The disrupters may benefit from a perception among their users that prediction markets, which make money regardless of whether users win or lose, are fairer for gamblers than traditional betting sites, where the wager is against the house with the odds stacked against the customer.
Legacy operators “have brought this upon themselves”, said Matt Zarb-Cousin, a prominent campaigner against gambling harms. The traditional business model of online gambling, in which revenue is generated by users’ losses, is “commercially incentivised to take as much as it can from the consumer”.
However, the newcomers face legal challenges. Seven states have sent cease-and-desist letters to Kalshi, which they say did not comply with their laws. The company has responded with lawsuits against the gaming regulators of Nevada, New Jersey and Maryland over its right, “subject to the exclusive jurisdiction of our regulator, the CFTC”, to offer sports event contracts in their jurisdictions.
Kalshi last year won a battle with the CFTC to allow trades to be offered on the outcome of elections. Analysts say a similar victory on sports event contracts may open the door for other smaller players to enter the market.
The company argues that its federally regulated contracts supersede state laws. “We’re like, hey, you believe you have some legal theory? Let’s just prove it immediately in court,” Tarek Mansour, Kalshi’s co-founder and chief executive, told the Financial Times.
With federal courts in Nevada and New Jersey already having ruled in the company’s favour in preliminary injunctions, campaigners are turning their attention to ensuring the CFTC oversees the market to the same standards as state gaming regulators.
“There absolutely has to be recognition from the CFTC that gambling harm can arise” from prediction markets, said Zarb-Cousin.
The wins in Nevada and New Jersey have put fresh scrutiny on the stance of the CFTC. Robinhood had planned to offer contracts for the Super Bowl but withdrew them after a request from the regulator, which said it had “serious concerns” about event contracts and vowed to “exercise its oversight authority to the fullest extent as appropriate”.
The broker said it would follow regulatory guidelines and laws but that this may change if Kalshi wins its cases against the states and is permitted by the CFTC to continue offering sports events contracts.
Crypto.com suspended its Super Bowl contracts after being asked to do so by the CFTC. No such request was made of Kalshi, which in the view of US sports wagering lawyer Daniel Wallach operates “almost in a monopolistic vacuum” and had undertaken “a number of moves designed to stack the regulatory deck in its favour”.
While Kalshi has ties to the current administration, Mansour — who has posted pictures of himself with members of the Trump family on more than one occasion — insists it has no political affiliation.
Flutter and DraftKings declined to comment on Quintenz’s nomination as chair of the CFTC but one insider at a leading US gambling operator said their company was concerned about the potential conflict of interest.
Mansour said “anything that ethically he is going to have to do, he’s 100 per cent going to do and he is already doing it.
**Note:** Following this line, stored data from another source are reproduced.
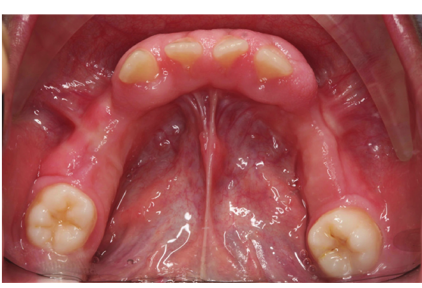
Figure 6: Lower occlusal view.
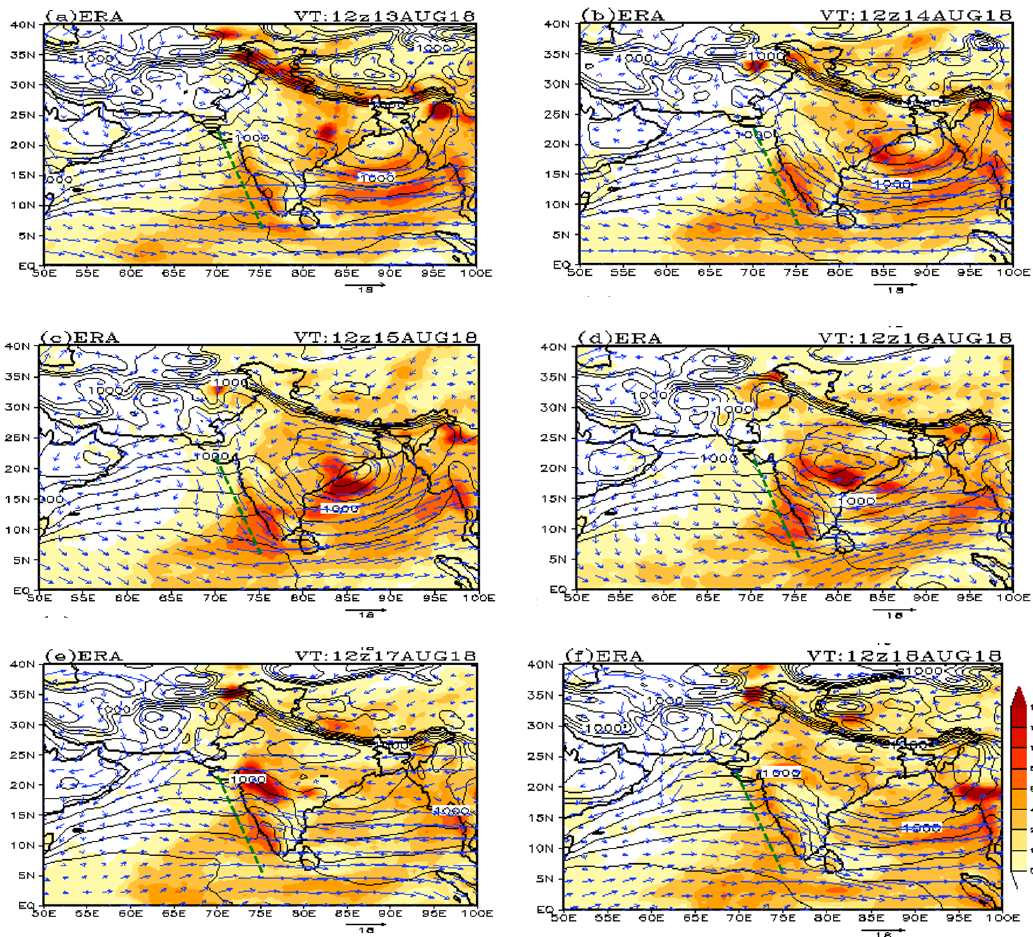
Figure 2. Accumulated total rainfall (shaded; mm · d − 1 ), mean sea level pressure (contours), and wind flow pattern at the 600 hPa level valid at 00 UTC on ( a ) 13 August, ( b ) 14 August, ( c ) 15 August ( d ) 16 August, ( e ) 17 August, and ( f ) 18 August 2018 derived from ERA-Interim reanalysis at 25 km resolutions. Dashed green lines indicate the position of the o ff shore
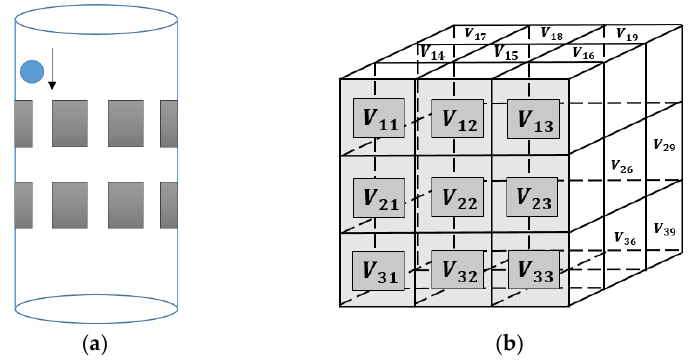
Figure 9. ( a ) The movement of the inclusion in the 3D phantom ( b ) Distribution of 27 voxels within the domain.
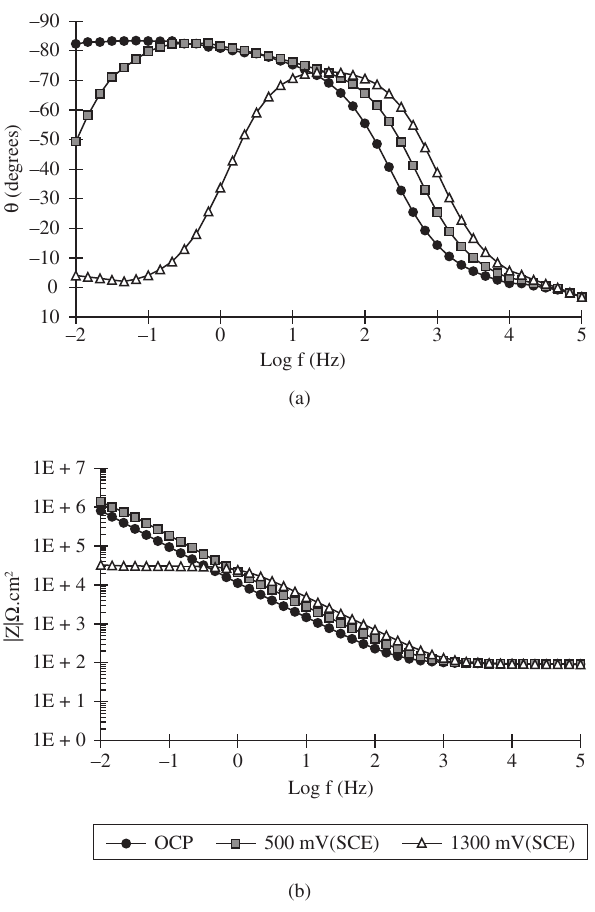
Figure 2. Bode diagrams for Ti-13Nb-13Zr alloy after 72 hours of immer- sion in Hanks’ solution obtained at OCP, 500 mV(SCE) and 1300 mV(SCE): a) Phase angle Bode diagram; and b) Z modulus Bode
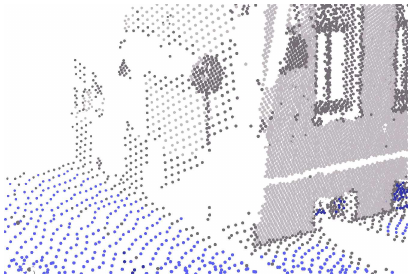
Figure 9. Example of an undetected pole of a traffic sign, near to a building wall (falsely classified as wall inventory).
I don’t have any kind of concerns around that.”
He added that Trump Jr’s views on prediction markets were “very” aligned with his, and that “Don has been a huge proponent of this . . . he’s helping us with go-to-market and general expansion”.
“This year our growth has been incredible — I believe we have the potential to build the largest financial market ever,” said Mansour, adding that “more people care about elections or sports or simple questions about the weather than they care about options trading”.
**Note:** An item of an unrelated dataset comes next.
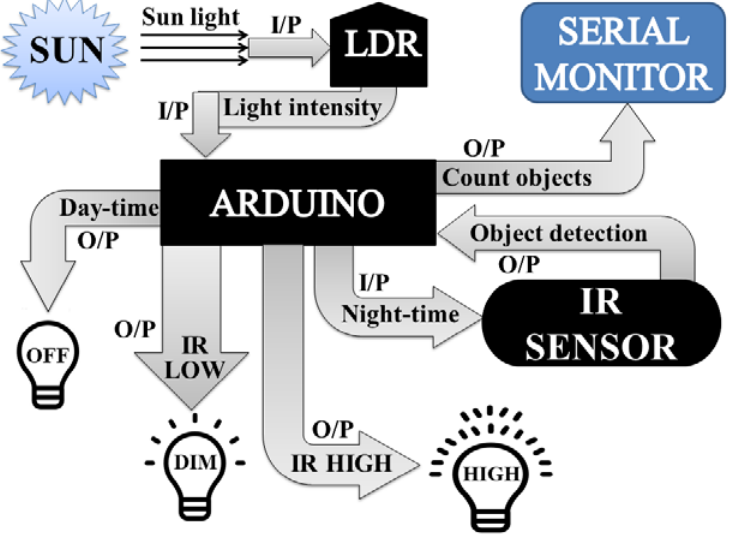
Figure 1. The architecture design of the automatic street light control system.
He admitted there was “work to be done” on customer protections. “We don’t want them to lose the money . . . We have and should have the same types of safety measures” as those required of traditional gambling groups.
But he said he had the impression “a lot of people” did not want his company to succeed because it “may mean taking market share away from them”.
The CFTC, Trump Jr and Quintenz did not respond to requests for comment.